The 7 Most Common Behavior Problems in Teens

Teens aren't supposed to follow all the rules all the time.

As your teen begins to develop her own identity, she'll likely test the limits and break the rules sometimes. Most often, a little minor rebellion is part of normal teenage development.

It's important to respond to minor behavior problems swiftly, however, before they escalate into more serious problems. Here are the most common teenage behavior problems and the healthiest strategies for dealing with them. 

When teens get caught doing something wrong, they often lie for two reasons; to avoid disappointing people and to avoid the consequences of their choices. 

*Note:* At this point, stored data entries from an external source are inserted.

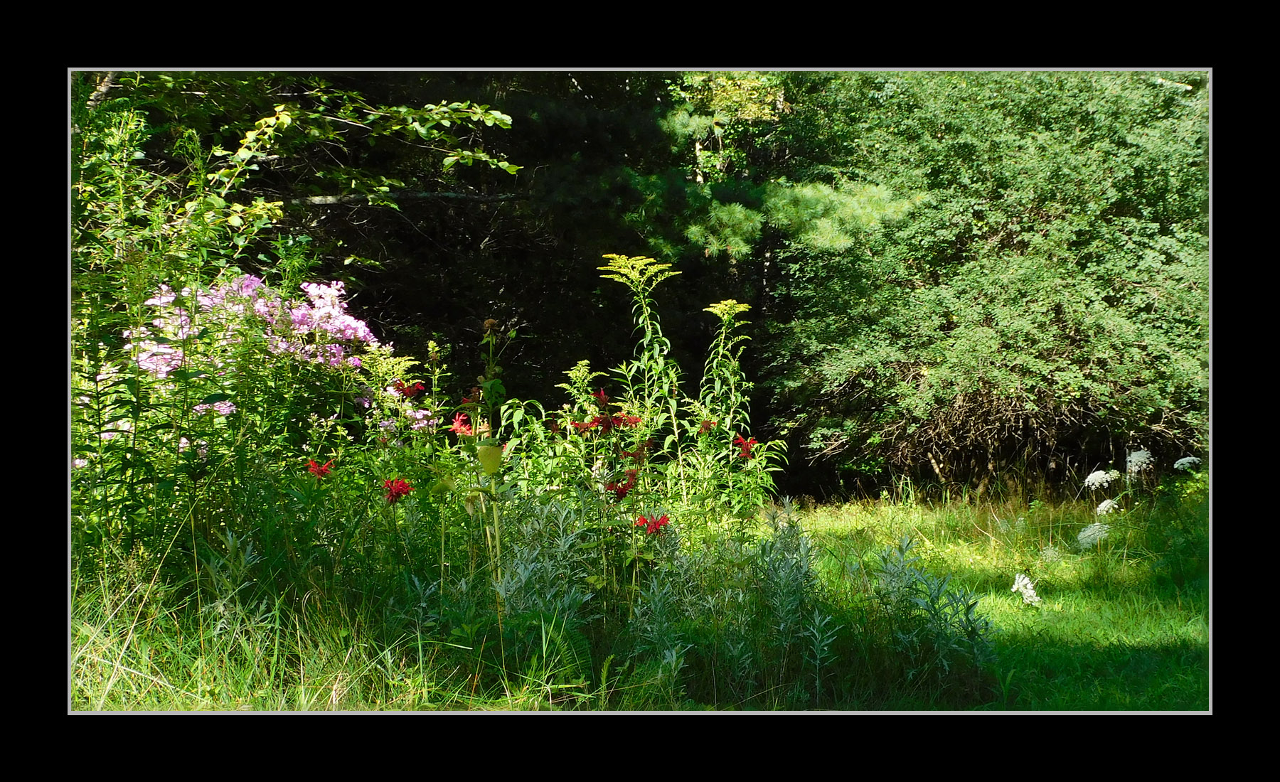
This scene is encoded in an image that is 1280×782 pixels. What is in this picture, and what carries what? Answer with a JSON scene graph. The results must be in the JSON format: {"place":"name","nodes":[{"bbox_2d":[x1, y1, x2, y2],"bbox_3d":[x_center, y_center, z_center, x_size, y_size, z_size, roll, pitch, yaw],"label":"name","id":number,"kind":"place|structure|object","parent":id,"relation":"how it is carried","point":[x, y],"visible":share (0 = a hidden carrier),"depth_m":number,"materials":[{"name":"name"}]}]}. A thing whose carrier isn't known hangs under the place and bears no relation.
{"place":"outdoors","nodes":[
{"label":"outdoors","id":0,"kind":"place"},
{"bbox_2d":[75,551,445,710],"label":"tall grass","id":1,"kind":"structure","parent":0,"point":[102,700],"materials":[{"name":"green plant"}]},
{"bbox_2d":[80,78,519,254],"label":"tree branch","id":2,"kind":"object","parent":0,"point":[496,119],"visible":0.61,"depth_m":9.30,"materials":[{"name":"plant"}]},
{"bbox_2d":[305,457,334,478],"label":"red flower","id":3,"kind":"object","parent":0,"point":[313,466],"visible":0.81,"depth_m":7.00,"materials":[{"name":"red plant"}]},
{"bbox_2d":[392,379,427,398],"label":"red flower","id":4,"kind":"object","parent":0,"point":[409,390],"visible":0.81,"depth_m":7.67,"materials":[{"name":"red plant"}]},
{"bbox_2d":[449,411,475,437],"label":"red flower","id":5,"kind":"object","parent":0,"point":[458,424],"visible":0.72,"depth_m":7.46,"materials":[{"name":"red plant"}]},
{"bbox_2d":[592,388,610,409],"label":"red flower","id":6,"kind":"object","parent":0,"point":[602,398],"visible":0.59,"depth_m":8.00,"materials":[{"name":"red plant"}]},
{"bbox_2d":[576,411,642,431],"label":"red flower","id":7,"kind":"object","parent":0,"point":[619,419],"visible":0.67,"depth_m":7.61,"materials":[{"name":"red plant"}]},
{"bbox_2d":[606,471,637,500],"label":"red flower","id":8,"kind":"object","parent":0,"point":[619,493],"visible":0.68,"depth_m":7.21,"materials":[{"name":"red plant"}]},
{"bbox_2d":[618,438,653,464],"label":"red flower","id":9,"kind":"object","parent":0,"point":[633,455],"visible":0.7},
{"bbox_2d":[84,484,1204,708],"label":"meadow","id":10,"kind":"structure","parent":0,"point":[963,550],"materials":[{"name":"green plant"}]},
{"bbox_2d":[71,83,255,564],"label":"tall weed","id":11,"kind":"object","parent":10,"relation":"on","point":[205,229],"visible":0.61,"depth_m":6.83,"materials":[{"name":"green plant"}]},
{"bbox_2d":[125,273,408,456],"bbox_3d":[-1.684,0.250,7.659,1.324,1.524,1.410,0,2,-1],"label":"pink flower bush","id":12,"kind":"object","parent":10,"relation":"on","point":[169,298],"visible":0.6,"depth_m":7.46,"materials":[{"name":"pink plant"}]},
{"bbox_2d":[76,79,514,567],"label":"flowering shrub","id":13,"kind":"object","parent":10,"relation":"on","point":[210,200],"visible":0.71,"depth_m":7.24,"materials":[{"name":"green plant"}]},
{"bbox_2d":[381,477,413,503],"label":"red flower","id":14,"kind":"object","parent":10,"relation":"on","point":[400,486],"visible":0.89,"depth_m":6.80,"materials":[{"name":"red plant"}]},
{"bbox_2d":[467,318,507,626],"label":"plant","id":15,"kind":"object","parent":10,"relation":"on","point":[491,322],"visible":0.83,"depth_m":6.57,"materials":[{"name":"green plant"}]},
{"bbox_2d":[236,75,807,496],"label":"tree","id":16,"kind":"object","parent":10,"relation":"on","point":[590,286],"visible":0.34,"depth_m":14.58,"materials":[{"name":"plant"}]},
{"bbox_2d":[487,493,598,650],"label":"sage plant","id":17,"kind":"object","parent":10,"relation":"on","point":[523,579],"visible":0.71,"depth_m":6.21,"materials":[{"name":"green plant"}]},
{"bbox_2d":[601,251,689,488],"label":"plant","id":18,"kind":"object","parent":10,"relation":"on","point":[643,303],"visible":0.82,"depth_m":8.22,"materials":[{"name":"green plant"}]},
{"bbox_2d":[633,512,670,535],"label":"red flower","id":19,"kind":"object","parent":10,"relation":"on","point":[655,526],"visible":0.83,"depth_m":6.71,"materials":[{"name":"red plant"}]},
{"bbox_2d":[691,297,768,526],"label":"plant","id":20,"kind":"object","parent":10,"relation":"on","point":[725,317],"visible":0.8,"depth_m":8.19,"materials":[{"name":"green plant"}]},
{"bbox_2d":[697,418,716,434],"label":"red flower","id":21,"kind":"object","parent":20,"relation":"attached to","point":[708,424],"visible":0.62,"depth_m":7.89,"materials":[{"name":"red plant"}]},
{"bbox_2d":[733,434,758,460],"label":"red flower","id":22,"kind":"object","parent":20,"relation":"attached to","point":[747,450],"visible":0.74,"depth_m":7.98,"materials":[{"name":"red plant"}]},
{"bbox_2d":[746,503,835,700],"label":"sage plant","id":23,"kind":"object","parent":10,"relation":"on","point":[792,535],"visible":0.88,"depth_m":6.19,"materials":[{"name":"green plant"}]},
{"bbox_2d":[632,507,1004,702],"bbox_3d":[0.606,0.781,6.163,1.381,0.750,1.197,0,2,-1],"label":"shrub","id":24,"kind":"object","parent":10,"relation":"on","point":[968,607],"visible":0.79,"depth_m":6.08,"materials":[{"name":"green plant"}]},
{"bbox_2d":[873,536,996,689],"bbox_3d":[1.093,0.863,6.491,0.555,0.612,0.647,0,2,-1],"label":"sage plant","id":25,"kind":"object","parent":10,"relation":"on","point":[968,607],"visible":0.86,"depth_m":6.45,"materials":[{"name":"green plant"}]},
{"bbox_2d":[761,76,1208,496],"bbox_3d":[3.125,-1.028,13.914,4.510,4.245,4.380,0,2,-1],"label":"large shrub","id":26,"kind":"object","parent":10,"relation":"on","point":[1014,269],"visible":0.87,"depth_m":12.93,"materials":[{"name":"green plant"}]},
{"bbox_2d":[1010,572,1041,605],"bbox_3d":[1.881,1.011,8.402,0.193,0.232,0.259,0,2,-1],"label":"white flower","id":27,"kind":"object","parent":10,"relation":"on","point":[1026,581],"visible":0.97,"depth_m":8.37,"materials":[{"name":"white plant"}]},
{"bbox_2d":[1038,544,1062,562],"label":"white flower","id":28,"kind":"object","parent":10,"relation":"on","point":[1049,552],"visible":0.69,"depth_m":9.60,"materials":[{"name":"white plant"}]},
{"bbox_2d":[1075,521,1112,548],"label":"white flower","id":29,"kind":"object","parent":10,"relation":"on","point":[1086,533],"visible":0.83,"depth_m":9.99,"materials":[{"name":"white plant"}]},
{"bbox_2d":[1083,469,1120,490],"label":"white flower","id":30,"kind":"object","parent":10,"relation":"on","point":[1093,481],"visible":0.94,"depth_m":11.67,"materials":[{"name":"white plant"}]},
{"bbox_2d":[1095,497,1119,516],"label":"white flower","id":31,"kind":"object","parent":10,"relation":"on","point":[1103,505],"visible":0.82,"depth_m":10.74,"materials":[{"name":"white plant"}]},
{"bbox_2d":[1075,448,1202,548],"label":"white flower plant","id":32,"kind":"object","parent":10,"relation":"on","point":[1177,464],"visible":0.92,"depth_m":10.77,"materials":[{"name":"white plant"}]},
{"bbox_2d":[1124,448,1153,476],"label":"white flower","id":33,"kind":"object","parent":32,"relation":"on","point":[1143,464],"visible":0.89,"depth_m":11.76,"materials":[{"name":"white plant"}]},
{"bbox_2d":[1172,455,1201,471],"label":"white flower","id":34,"kind":"object","parent":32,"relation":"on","point":[1177,464],"visible":0.78,"depth_m":11.55,"materials":[{"name":"white plant"}]},
{"bbox_2d":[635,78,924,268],"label":"pine tree","id":35,"kind":"object","parent":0,"point":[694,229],"visible":0.54,"depth_m":13.55,"materials":[{"name":"plant"}]}
]}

Lying can also be a way for teens to express their loyalty to their friends. Your teen may lie to a friend's parent to cover for her when she sneaks out of the house. Or, your teen may deny that her best friend has ever experimented with alcohol. 

And most teens are good at rationalizing the reasons they lie. Whether it's to prevent someone from being mad or it's to get their way when they know they're doing something wrong, lies often come with excuses. 

Make it clear to your teen that you expect her to be honest. Be a good role model too. Don't lie about your teen's age to get the cheaper price for the buffet and don't make up ailments to get out of social engagements. 

When you catch your teen lying, instill harsher consequences. Make it clear that telling the truth would lead to less serious disciplinary action. 


School Problems

It's hard to deal with misbehavior at school because you aren't there to witness the problem. And your teen's version of events is likely to be different than the report from the teacher.

Whether your teen is arguing with a teacher or refusing to do his work, it's important to get involved. Set up a meeting with the school to learn what's going on and work together as a team to address behavior problems.

If detentions, suspensions, and being sent to the principal's office aren't working, you might need to add some at-home consequences. Only allow your teen to have privileges, like a smartphone or time with friends, if he's behaving responsibly at school.

Risky Behavior

Your teen's brain is still developing, so she won't always consider the scope of her misbehavior until she's paying the consequences. Teens believe they're invincible and they struggle to manage their impulses. Unfortunately, that combination can be really dangerous at times.

Whether your teen is experimenting with drugs, or she's driving recklessly, don't chalk it up to, "kids will be kids." Intervene right away and remove your teen's privileges.

Your teen's risky behavior may be showing you she can't handle as much freedom as she has been given. Tightening the reigns for a while may be in order.

If your teen's behavior is serious, seek professional help. Talk to your teen's doctor or meet with a mental health professional. 

Arguing, backtalk, and disrespect may come and go in waves during the teen years. Your teen may be snarky one minute and loving the next.

Sometimes it stems from a desire to be rebellious, and at other times it can signal a problem with the parent/child relationship. 

Listen to your teen actively, follow through with consequences even after the argument is over and talk to your teen about the lack of respect they are showing you when she talks back. 

Studies show rude teens turn into rude adults. So it's essential that you address the behavior in a productive manner now, so your teen communicate better as an adult.


Sometimes teens swear as a way to feel older or as a means to fit in with their peers. At other times, it's a matter of shock value and to test the reaction of their parents.

The way you respond to swearing should depend on your values. Some parents find it best to just ignore it. Giving swear words too much attention may make your teen swear more.

Other families set clear rules about swearing. And whenever that rule is broken, there needs to be a consequence. A swear jar or a short-term loss of privileges may be helpful.


Whether your teen has started made it a habit to come 15 minutes late or he tried sneaking in an hour past curfew, most teens try to test the limits once in a while.

Take curfew violations seriously. Establish a behavior contract and have your teen sign it. Make the consequences for curfew violations clear ahead of time.


Acting Entitled

Many of today's teens lose sight of what's a privilege and what's a right. They act entitled to smartphones, endless attention, and ongoing luxuries.

Make it clear to your teen the privileges, including electronics, must be earned. If your teen isn't doing his chores, getting his homework done, and following the rules, don't allow him to have his privileges. 

Reduce entitlement and narcissism by making it clear that the world doesn't revolve around your teen. Get your teen involved in helping others and solving problems and you'll reduce his sense of entitlement.